In re United States Fidelity & Guaranty Co.

50 Misc. 147 | N.Y. App. Term. | 1906

Newburger, J.

Section 812 of the Code of Civil Procedure, provides: “The surety or sureties or the representatives of any surety or sureties upon the bond heretofore or hereafter executed, of any trustee, committee, guardian, assignee, receiver, executor, administrator or other fiduciary, shall he entitled as a matter of right to he, and shall be, discharged from liability as hereinafter provided, and to that end may on notice to the principal named in such bond apply to the court that accepted such bond or to the court of which the judge that accepted such bond was a Inember or to any judge thereof, praying to be relieved from liability as such surety or sureties for the act or omission of such principal occurring after the date of the order relieving such surety or sureties hereinafter provided for and that such principal be required to account and give new sureties. Such notice of such application may be served on said principal personally within or without the State, or, not *148less than five days prior to the date on which such application is to be made, unless it satisfactorily appears to the court, or a judge thereof, that personal notice cannot be given with due diligence within the State, in which case notice may be given in such manner as the court or a judge thereof directs. Pending the hearing of such application the court or judge may restrain such principal from acting except to preserve the trust estate until further order.”
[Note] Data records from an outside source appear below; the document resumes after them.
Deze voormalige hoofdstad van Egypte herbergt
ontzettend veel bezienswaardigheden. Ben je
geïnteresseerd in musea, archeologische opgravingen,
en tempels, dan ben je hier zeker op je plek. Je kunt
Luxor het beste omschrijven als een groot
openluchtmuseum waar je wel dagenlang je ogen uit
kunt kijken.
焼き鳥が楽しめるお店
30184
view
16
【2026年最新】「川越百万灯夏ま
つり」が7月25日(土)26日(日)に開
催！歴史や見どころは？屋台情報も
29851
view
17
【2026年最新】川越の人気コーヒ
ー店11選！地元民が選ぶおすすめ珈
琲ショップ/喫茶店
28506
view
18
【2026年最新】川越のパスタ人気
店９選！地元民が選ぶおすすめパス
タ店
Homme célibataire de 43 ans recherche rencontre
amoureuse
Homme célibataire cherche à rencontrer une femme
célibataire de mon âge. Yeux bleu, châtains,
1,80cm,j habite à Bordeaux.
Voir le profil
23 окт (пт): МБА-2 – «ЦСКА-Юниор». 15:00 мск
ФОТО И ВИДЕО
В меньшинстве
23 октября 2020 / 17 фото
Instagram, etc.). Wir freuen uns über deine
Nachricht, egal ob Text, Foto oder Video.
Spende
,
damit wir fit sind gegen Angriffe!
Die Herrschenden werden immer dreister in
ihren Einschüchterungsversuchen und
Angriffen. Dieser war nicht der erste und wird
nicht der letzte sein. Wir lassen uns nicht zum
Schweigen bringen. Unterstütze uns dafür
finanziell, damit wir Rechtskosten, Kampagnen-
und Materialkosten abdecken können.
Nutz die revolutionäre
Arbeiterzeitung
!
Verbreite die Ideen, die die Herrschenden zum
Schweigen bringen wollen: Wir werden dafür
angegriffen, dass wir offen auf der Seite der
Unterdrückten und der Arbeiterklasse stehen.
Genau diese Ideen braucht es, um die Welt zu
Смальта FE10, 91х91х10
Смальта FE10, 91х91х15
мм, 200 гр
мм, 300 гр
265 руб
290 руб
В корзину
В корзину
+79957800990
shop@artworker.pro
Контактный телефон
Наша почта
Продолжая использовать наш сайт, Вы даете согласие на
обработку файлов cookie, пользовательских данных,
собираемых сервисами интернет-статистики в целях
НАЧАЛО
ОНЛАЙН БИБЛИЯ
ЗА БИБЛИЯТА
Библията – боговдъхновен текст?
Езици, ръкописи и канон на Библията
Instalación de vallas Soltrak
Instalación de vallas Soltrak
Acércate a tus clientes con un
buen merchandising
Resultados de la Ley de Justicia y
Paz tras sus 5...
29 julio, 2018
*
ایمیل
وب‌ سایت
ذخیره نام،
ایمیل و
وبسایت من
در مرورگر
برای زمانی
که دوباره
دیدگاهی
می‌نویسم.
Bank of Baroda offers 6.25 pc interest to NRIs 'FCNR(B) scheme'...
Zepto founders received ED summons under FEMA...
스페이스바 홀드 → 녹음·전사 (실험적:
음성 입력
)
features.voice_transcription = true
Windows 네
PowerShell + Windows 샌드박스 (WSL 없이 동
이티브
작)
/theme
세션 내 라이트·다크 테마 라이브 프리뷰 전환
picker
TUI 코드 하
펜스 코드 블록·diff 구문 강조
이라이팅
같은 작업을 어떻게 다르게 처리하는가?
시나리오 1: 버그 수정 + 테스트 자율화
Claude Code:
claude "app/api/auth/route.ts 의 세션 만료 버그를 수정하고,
Notice was served upon the receiver, the principal on the undertaking. He appeared by attorney who filed an affidavit stating that he had paid the premium to the surety company for the term of one year and that the year had not yet expired. The court below thereupon denied the motion of the surety company for a discharge from future liability. The motion should have been granted. The surety company was entitled to the discharge as a matter of right; and the mere fact that compensation was received by the company for a period beyond the date of the return of the motion is not a defense, as the unearned premium could be recovered by the receiver upon demand in writing made upon the surety company.

The order appealed from must, therefore, be reversed, with ten dollars costs and disbursements.

Scott and O’Gorman, JJ., concur.

Order reversed, with ten dollars costs and disbursements.